My Digital Detox: A Month Without Facebook
by Kat Olson
Ah, spring has sprung! It’s time for rain, flowers, pollen, baby bunnies, and detoxes. Perhaps you come to Kripalu for your detox needs? Or, maybe you have been married to your juicer at home for the past five days. Whatever “detox” may look like for you, I want to share a story about a novel form of detox I inflicted upon myself this winter. If you have never considered a technology detox, maybe this will inspire you.
It was a subzero-degree night in late January: 10:30pm, already past my bedtime. I lay in bed beneath three blankets and a couple layers of warm clothing. I shivered from head to toe and my eyelids ached to fall closed, but I forced them to stay open, squinting as I focused on the brightly lit iPhone I held inches from my face. Why would I do this? My phone’s alarm had already been set and my weather app had already been checked for tomorrow’s forecast. At this point, stimulating my brain into a continued state of alertness was the opposite of what I should have been doing. But I could not put down the phone and go to sleep without knowing what anyone might have JUST posted on Instagram. Disgusted by the automatic, mindless attachment I had for my phone and, especially, my Facebook app, I proclaimed, silently, that February 2013 would be Facebook-Free February (FBF): 28 days dedicated to remembering the way things were before our social lives could be carried out without having to interact face-to-face with other people.
Excited about my idea, since I had been thinking about breaking up with Facebook for years, I announced my challenge to the world…by posting a Facebook status.
A few friends said they would join in the challenge; a few denied it being any sort of challenge at all. Some admitted they would never be able to abstain from the ‘Book for that long; others just thought my idea was plain stupid. Regardless of the feedback, I was still set on following through. Plus, the catchy name, Facebook-Free February, was too good to not use.
Fast-forward to February 28. The next evening after work, my detox would be over and I would log on to Facebook, and everything would be just as it was when I left it. Contrary to a friend’s insistence that I had missed so much, I was sure I would take one look at my homepage and think, “oh…right. Facebook is still Facebook, and my life is no less fulfilled having been removed from the Facebook world for the past 28 days.”
So what did I learn during that month of being Facebook- free? Honestly, not much. I had hoped that restricting my access to Facebook would cause me to be more productive. While I do think I was a tad more productive, when the time came at work or at home when I just wanted mindless brain stimulation on my computer I still spent (wasted?) plenty of time on the Internet, even without checking Facebook. My tweeting rate increased about 400 percent during the month of February, and I revisited addictive sites such as Pinterest and Etsy in lieu of Facebook.
Looking back on my month of Facebook detox, I think its anti-Facebook effects could be portrayed in a sort of inverted bell curve. On March 1, I felt hardly any different from how I felt on February 1. Closer to March 15, I started to voluntarily remove myself from the Facebook world more often, remembering the good ol’ days of FBF, when I didn’t care what tons of people I didn’t really know were doing. Then, as weeks went by, I slowly returned to my original interest in Facebook. Today, I still communicate with friends using Facebook messenger. I still post photos and “like” statuses. But I also still have the grand memory of those 28 days when I was a REAL human being, relying on people in my direct vicinity for engagement and social stimulation, and called people instead of “poking” them.
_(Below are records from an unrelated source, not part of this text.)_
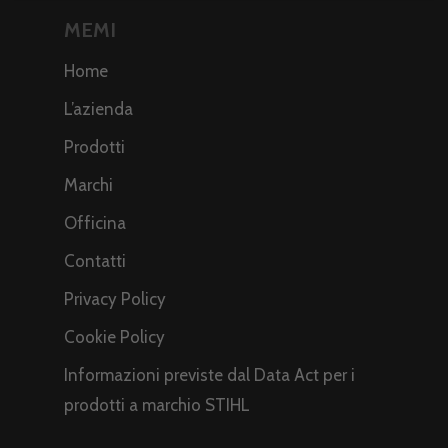
MEMI
Home
L’azienda
Prodotti
Marchi
Officina
Contatti
Privacy Policy
Cookie Policy
Informazioni previste dal Data Act per i
prodotti a marchio STIHL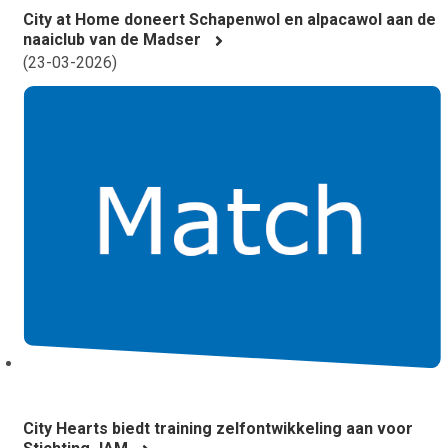
City at Home doneert Schapenwol en alpacawol aan de
naaiclub van de Madser
(
23-03-2026
)
City Hearts biedt training zelfontwikkeling aan voor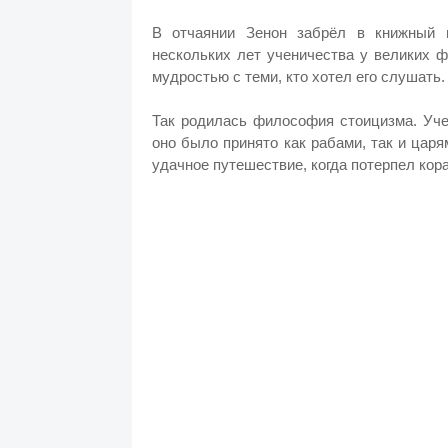
В отчаянии Зенон забрёл в книжный м
нескольких лет ученичества у великих 
мудростью с теми, кто хотел его слушать
Так родилась философия стоицизма. Уче
оно было принято как рабами, так и цар
удачное путешествие, когда потерпел ко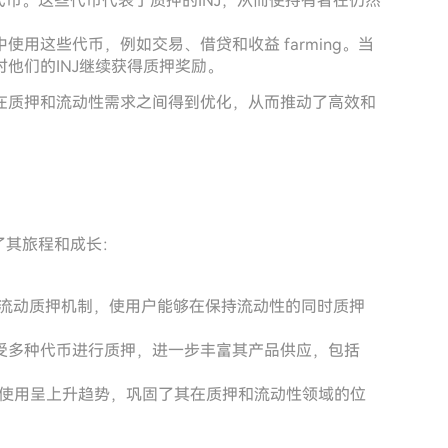
J代币。这些代币代表了质押的INJ，从而使持有者在仍然
用中使用这些代币，例如交易、借贷和收益 farming。当
他们的INJ继续获得质押奖励。
在质押和流动性需求之间得到优化，从而推动了高效和
展示了其旅程和成长：
ocol合作发布流动质押机制，使用户能够在保持流动性的同时质押
开始接受多种代币进行质押，进一步丰富其产品供应，包括
采纳和使用呈上升趋势，巩固了其在质押和流动性领域的位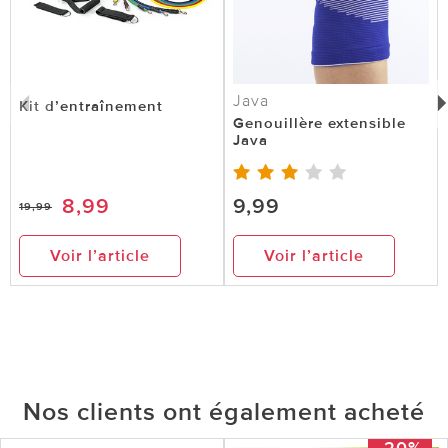
Java
Kit d’entraînement
Genouillère extensible
Java
8,99
9,99
19,99
Voir l’article
Voir l’article
Nos clients ont également acheté
-20%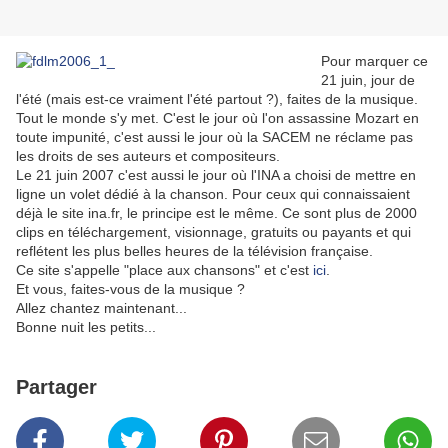
Pour marquer ce
21 juin, jour de
l'été (mais est-ce vraiment l'été partout ?), faites de la musique.
Tout le monde s'y met. C'est le jour où l'on assassine Mozart en
toute impunité, c'est aussi le jour où la SACEM ne réclame pas
les droits de ses auteurs et compositeurs.
Le 21 juin 2007 c'est aussi le jour où l'INA a choisi de mettre en
ligne un volet dédié à la chanson. Pour ceux qui connaissaient
déjà le site ina.fr, le principe est le même. Ce sont plus de 2000
clips en téléchargement, visionnage, gratuits ou payants et qui
reflétent les plus belles heures de la télévision française.
Ce site s'appelle "place aux chansons" et c'est
ici
.
Et vous, faites-vous de la musique ?
Allez chantez maintenant...
Bonne nuit les petits...
Partager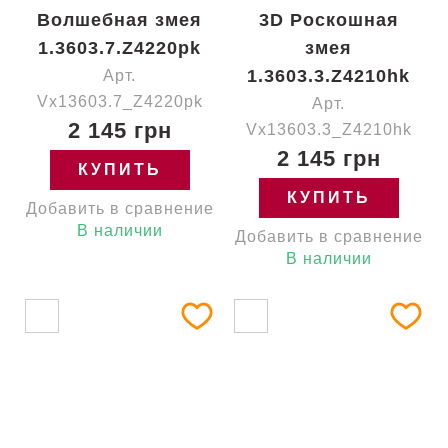
Волшебная змея
3D Роскошная
1.3603.7.Z4220pk
змея
1.3603.3.Z4210hk
Арт.
Vx13603.7_Z4220pk
Арт.
2 145 грн
Vx13603.3_Z4210hk
2 145 грн
КУПИТЬ
КУПИТЬ
Добавить в сравнение
В наличии
Добавить в сравнение
В наличии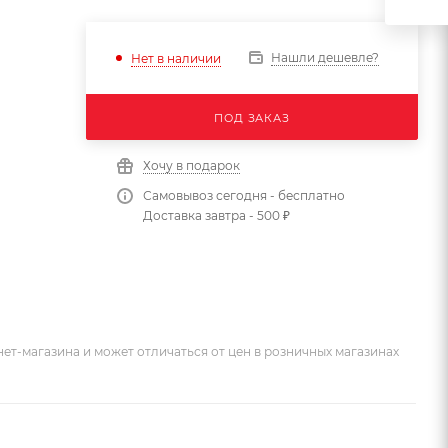
Нашли дешевле?
Нет в наличии
ПОД ЗАКАЗ
Хочу в подарок
Самовывоз сегодня - бесплатно
Доставка завтра - 500 ₽
ет-магазина и может отличаться от цен в розничных магазинах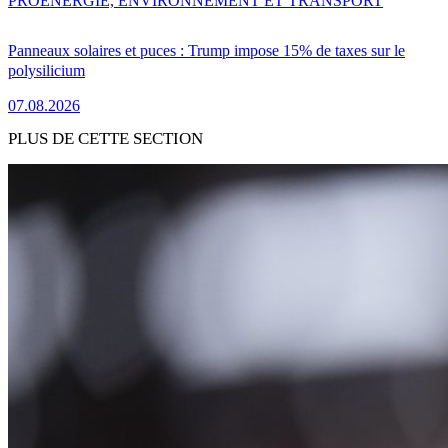
PRO
ENERGIE, ENVIRONNEMENT ET TRANSPORT
Panneaux solaires et puces : Trump impose 15% de taxes sur le
polysilicium
07.08.2026
PLUS DE CETTE SECTION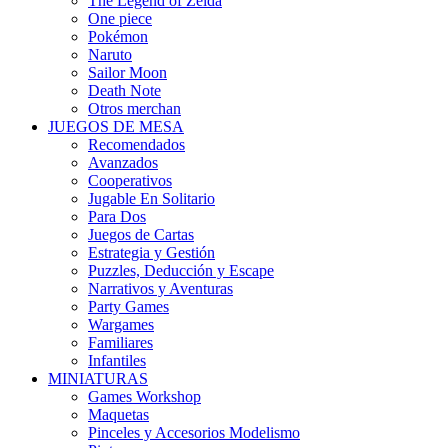
The Legend of Zelda
One piece
Pokémon
Naruto
Sailor Moon
Death Note
Otros merchan
JUEGOS DE MESA
Recomendados
Avanzados
Cooperativos
Jugable En Solitario
Para Dos
Juegos de Cartas
Estrategia y Gestión
Puzzles, Deducción y Escape
Narrativos y Aventuras
Party Games
Wargames
Familiares
Infantiles
MINIATURAS
Games Workshop
Maquetas
Pinceles y Accesorios Modelismo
Bottom line: I recommend a Facebook detox to everyone. Even if it doesn’t elicit life-changing effects, it will still stir your mind a bit. Challenge your habits, question your routines, and keep yourself sharp and lively!
P.S. No offense, Zuckerberg, you have done great work.
Kat Olson, former Intern for the Kripalu Institute for Extraordinary Living, earned her 200-hour yoga teacher certification from Thailand’s Vikasa Yoga, and holds a 30-hour certificate from YogaHope’s Trauma Informed Mind-Body program in Boston.